+++ TEXT UNDER STUDY +++

Simon_Jester wrote:If their citizens start rioting because of the labor hard they're being expected to perform for hard wages, the conditions they live under, the fact that they're having to work more hours, and that corrupt local officials are abusing their authority, then that is the problem with the outsourcing, Friendly..
I was mainly referring to BO's point about transferring production to their poorer regions. I don't see a problem if it improves the standard of living there just like how it did in their (now) richer regions.
Simon_Jester wrote: Thus, people are moving into the cities, from one part of the patchwork to another, but are still stuck in an economically abusive situation because they're such a replaceable source of labor.
While I agree that conditions need to be improved, and the corruption of the local government needs to be stamped out, I can point out examples (in the article I linked) and the infamous Foxconn suicides that condition are improving. But I find your claim that "they're such a replaceable source of labor" questionable in this day and age based on economic articles I have come across.

+++

> **WHAT TO WORK ON**
Can you retype the forum exchange on outsourcing, from "While I agree" through "have come across.", inclusive? The records that follow are separate material, unrelated to the text above.

+++ ENTRIES SUPPLIED +++

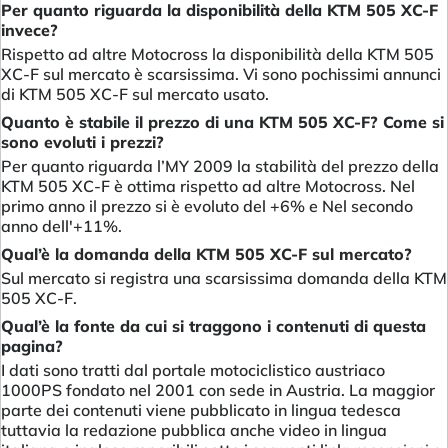
Per quanto riguarda la disponibilità della KTM 505 XC-F
invece?
Rispetto ad altre Motocross la disponibilità della KTM 505
XC-F sul mercato è scarsissima. Vi sono pochissimi annunci
di KTM 505 XC-F sul mercato usato.
Quanto è stabile il prezzo di una KTM 505 XC-F? Come si
sono evoluti i prezzi?
Per quanto riguarda l’MY 2009 la stabilità del prezzo della
KTM 505 XC-F è ottima rispetto ad altre Motocross. Nel
primo anno il prezzo si è evoluto del +6% e Nel secondo
anno dell'+11%.
Qual’è la domanda della KTM 505 XC-F sul mercato?
Sul mercato si registra una scarsissima domanda della KTM
505 XC-F.
Qual’è la fonte da cui si traggono i contenuti di questa
pagina?
I dati sono tratti dal portale motociclistico austriaco
1000PS fondato nel 2001 con sede in Austria. La maggior
parte dei contenuti viene pubblicato in lingua tedesca
tuttavia la redazione pubblica anche video in lingua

+++

> **SOLUTION TO THE PROBLEM**
While I agree that conditions need to be improved, and the corruption of the local government needs to be stamped out, I can point out examples (in the article I linked) and the infamous Foxconn suicides that condition are improving. But I find your claim that "they're such a replaceable source of labor" questionable in this day and age based on economic articles I have come across.